What you need to do:
Please write out all the entries exactly, without the pictures.

Dataset entries:
┄┄┄┄┄┄

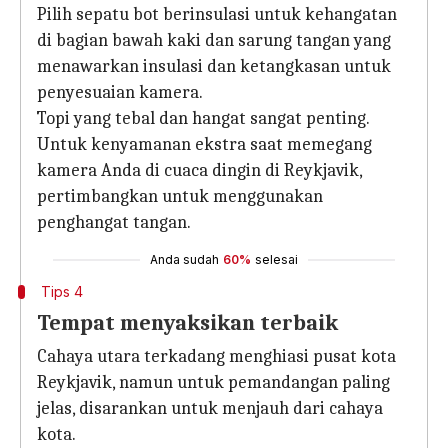
Pilih sepatu bot berinsulasi untuk kehangatan
di bagian bawah kaki dan sarung tangan yang
menawarkan insulasi dan ketangkasan untuk
penyesuaian kamera.
Topi yang tebal dan hangat sangat penting.
Untuk kenyamanan ekstra saat memegang
kamera Anda di cuaca dingin di Reykjavik,
pertimbangkan untuk menggunakan
penghangat tangan.
Anda sudah
60%
selesai
Tips 4
Tempat menyaksikan terbaik
Cahaya utara terkadang menghiasi pusat kota
Reykjavik, namun untuk pemandangan paling
jelas, disarankan untuk menjauh dari cahaya
kota.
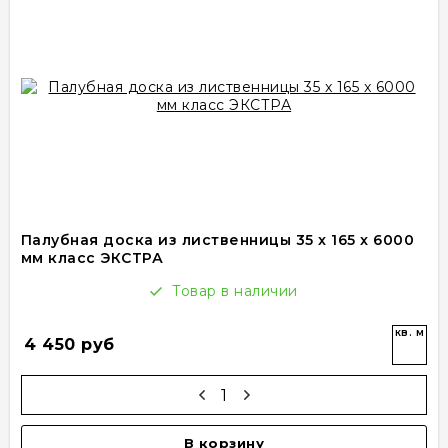
Палубная доска из лиственницы 35 x 165 x 6000
мм класс ЭКСТРА
Товар в наличии
кв. м
4 450 руб
В корзину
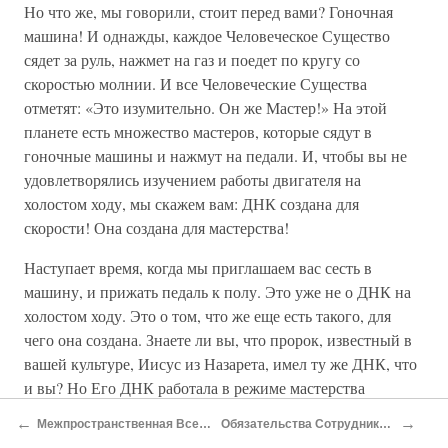
Но что же, мы говорили, стоит перед вами? Гоночная
машина! И однажды, каждое Человеческое Существо
сядет за руль, нажмет на газ и поедет по кругу со
скоростью молнии. И все Человеческие Существа
отметят: «Это изумительно. Он же Мастер!» На этой
планете есть множество мастеров, которые сядут в
гоночные машины и нажмут на педали. И, чтобы вы не
удовлетворялись изучением работы двигателя на
холостом ходу, мы скажем вам: ДНК создана для
скорости! Она создана для мастерства!
Наступает время, когда мы приглашаем вас сесть в
машину, и прижать педаль к полу. Это уже не о ДНК на
холостом ходу. Это о том, что же еще есть такого, для
чего она создана. Знаете ли вы, что пророк, известный в
вашей культуре, Иисус из Назарета, имел ту же ДНК, что
и вы? Но Его ДНК работала в режиме мастерства
(божественности?). Он знал, что в ней содержится, и он
←
→
Межпространственная Вселенная
Обязательства Сотрудника Света
ее активировал. Когда великий иудейский пророк Илия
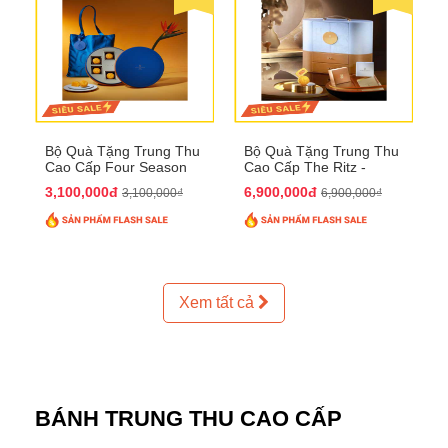
Bộ Quà Tặng Trung Thu
Bộ Quà Tặng Trung Thu
Cao Cấp Four Season
Cao Cấp The Ritz -
QTTT37
Carlton QTTT32
3,100,000đ
6,900,000đ
3,100,000₫
6,900,000₫
Xem tất cả
BÁNH TRUNG THU CAO CẤP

┄┄┄┄┄┄

Task result:
Pilih sepatu bot berinsulasi untuk kehangatan
di bagian bawah kaki dan sarung tangan yang
menawarkan insulasi dan ketangkasan untuk
penyesuaian kamera.
Topi yang tebal dan hangat sangat penting.
Untuk kenyamanan ekstra saat memegang
kamera Anda di cuaca dingin di Reykjavik,
pertimbangkan untuk menggunakan
penghangat tangan.
Anda sudah
60%
selesai
Tips 4
Tempat menyaksikan terbaik
Cahaya utara terkadang menghiasi pusat kota
Reykjavik, namun untuk pemandangan paling
jelas, disarankan untuk menjauh dari cahaya
kota.
Палубная доска из лиственницы 35 x 165 x 6000
мм класс ЭКСТРА
Товар в наличии
кв. м
4 450 руб
В корзину
Но что же, мы говорили, стоит перед вами? Гоночная
машина! И однажды, каждое Человеческое Существо
сядет за руль, нажмет на газ и поедет по кругу со
скоростью молнии. И все Человеческие Существа
отметят: «Это изумительно. Он же Мастер!» На этой
планете есть множество мастеров, которые сядут в
гоночные машины и нажмут на педали. И, чтобы вы не
удовлетворялись изучением работы двигателя на
холостом ходу, мы скажем вам: ДНК создана для
скорости! Она создана для мастерства!
Наступает время, когда мы приглашаем вас сесть в
машину, и прижать педаль к полу. Это уже не о ДНК на
холостом ходу. Это о том, что же еще есть такого, для
чего она создана. Знаете ли вы, что пророк, известный в
вашей культуре, Иисус из Назарета, имел ту же ДНК, что
и вы? Но Его ДНК работала в режиме мастерства
(божественности?). Он знал, что в ней содержится, и он
←
→
Межпространственная Вселенная
Обязательства Сотрудника Света
ее активировал. Когда великий иудейский пророк Илия
Bộ Quà Tặng Trung Thu
Bộ Quà Tặng Trung Thu
Cao Cấp Four Season
Cao Cấp The Ritz -
QTTT37
Carlton QTTT32
3,100,000đ
6,900,000đ
3,100,000₫
6,900,000₫
Xem tất cả
BÁNH TRUNG THU CAO CẤP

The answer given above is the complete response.